§ TAREAS DEL EJERCICIO:
**a.** Según el texto sobre la exposición de Javiel Cabrera, ¿quién curó la muestra para el Museo Nacional de Artes Visuales?
**b.** Prosigue el texto sobre la exposición de Javiel Cabrera a partir de su última oración.

§ TEXTO PROPUESTO:
Javiel Cabrera en los medios IV


Cuarta parte de la recopilación de artículos en la prensa, notas de radio y  TV, de la exposición Javiel Raúl Cabrera: entre el olvido y la leyenda, que se llevó a cabo en el Museo Nacional de Artes Visuales de Montevideo entre noviembre de 2019 y  febrero de 2020.

En esta exposición se presentaron más de cien obras del artista entre acuarelas, óleos y dibujos. El cuarenta por ciento proviene de colecciones públicas (Museo Nacional de Artes Visuales, Museo de San José de Mayo, Museo Figari, Instituto Escuela Nacional de Bellas Artes de la Universidad de la República) mientras que el resto proviene de colecciones particulares.

La mayor parte de las obras exhibidas fueron acuarelas (80) y de ellas destacan un número elevado de piezas de los años cuarenta del siglo pasado, la etapa de mayor esplendor creativo de Cabrera.

Se reúnen, además, por primera vez, un número relevante de pinturas al óleo y dibujos, entre los que destacan retratos de sus amigos, así como autorretratos de diferentes épocas. Por último, caber señalar que se exhiben documentos inéditos: cartas y borradores de conferencias escritos por Cabrera, útiles personales y fotografías nunca antes exhibidas.

Compartimos algunas de las notas aparecidas en la prensa y la televisión:




La Diaria. Riccardo Boglione, "Repetición y misterio: Javiel Raúl Cabrera. Entre el olvido y la leyenda"  Nota publicada el 10 de enero de 2020, Montevideo.


Melena en general clara, ordenada, ojos negros cuyas pupilas apuntan, esquivas, ligeramente arriba de la hipotética mirada del espectador, manos cruzadas (o que apenas se rozan) con un brazo más alto que el otro. A menudo frontales, más raramente de perfil, en contadas poses. En una palabra, hieratismo, pero siempre un poco hastiadas: así aparecen casi todas las niñas –o, mejor dicho, la Niña– que se multiplican en un sinnúmero de cuadros de Javiel Raúl Cabrera en Entre el olvido y la leyenda, exposición que Pablo Thiago Rocca curó para el Museo Nacional de Artes Visuales (MNAV).

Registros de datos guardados
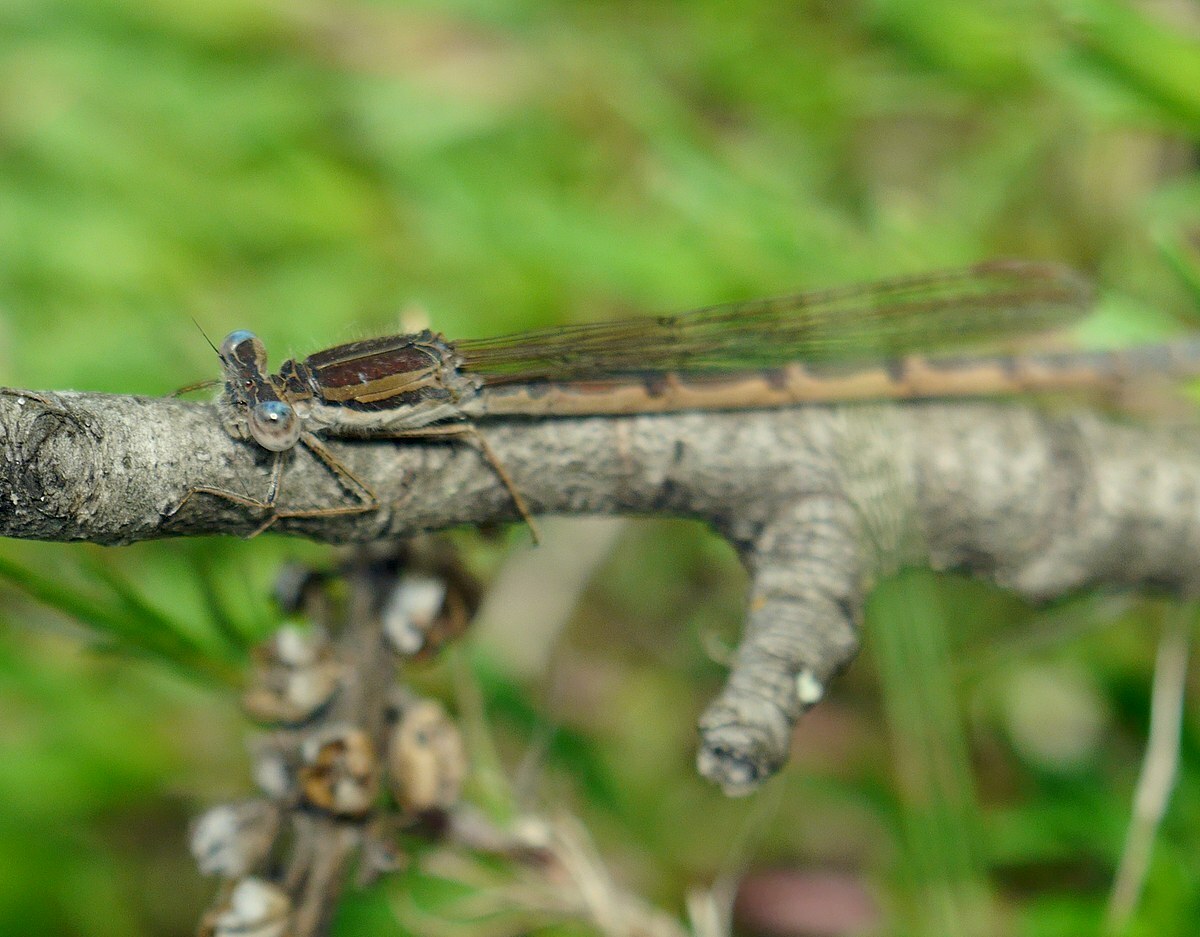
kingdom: Animalia
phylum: Arthropoda
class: Insecta
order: Odonata
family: Lestidae
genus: Sympecma
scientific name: Sympecma fusca
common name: Common winter damsel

§ RESULTADOS POR ORDEN:
**a.** Pablo Thiago Rocca.

**b.**
Cabrerita, apodo con el que comúnmente se lo llamaba y se lo llama –nacido en 1919 y protagonista de una vida por cierto difícil y que invadió por completo, en ímpetus románticos, varios de los discursos, críticos y no, sobre su figura (sobre todo sus internaciones por enfermedad mental)–, ha sido considerado uno de estos pintores obsesionados por un solo sujeto, la nena rubia, aunque –y esta muestra ayuda y mucho a corregir el dato– a lo largo de más de cuatro décadas de trabajo aparecen en su universo otros temas. 

Sin embargo, es innegable esta presencia constante en sus hazañas pictóricas, lo cual lleva a pensar en búsquedas metafísicas, o metafísicamente cargadas, de una condición ideal: aquí la tentación de atribuirle el carácter de un anhelado estado virginal (creativo y, en definitiva, vital) es fuerte, sobre todo si se piensa que era uno de los objetivos de la (un poco confusa) filosofía del compañero de ruta del arranque artístico del pintor, y su gran amigo a lo largo de la vida, el poeta José Parrilla, fundador del “esterismo”, con quien incluso pasó una temporada en Europa en los 80, luego de tres décadas de internación.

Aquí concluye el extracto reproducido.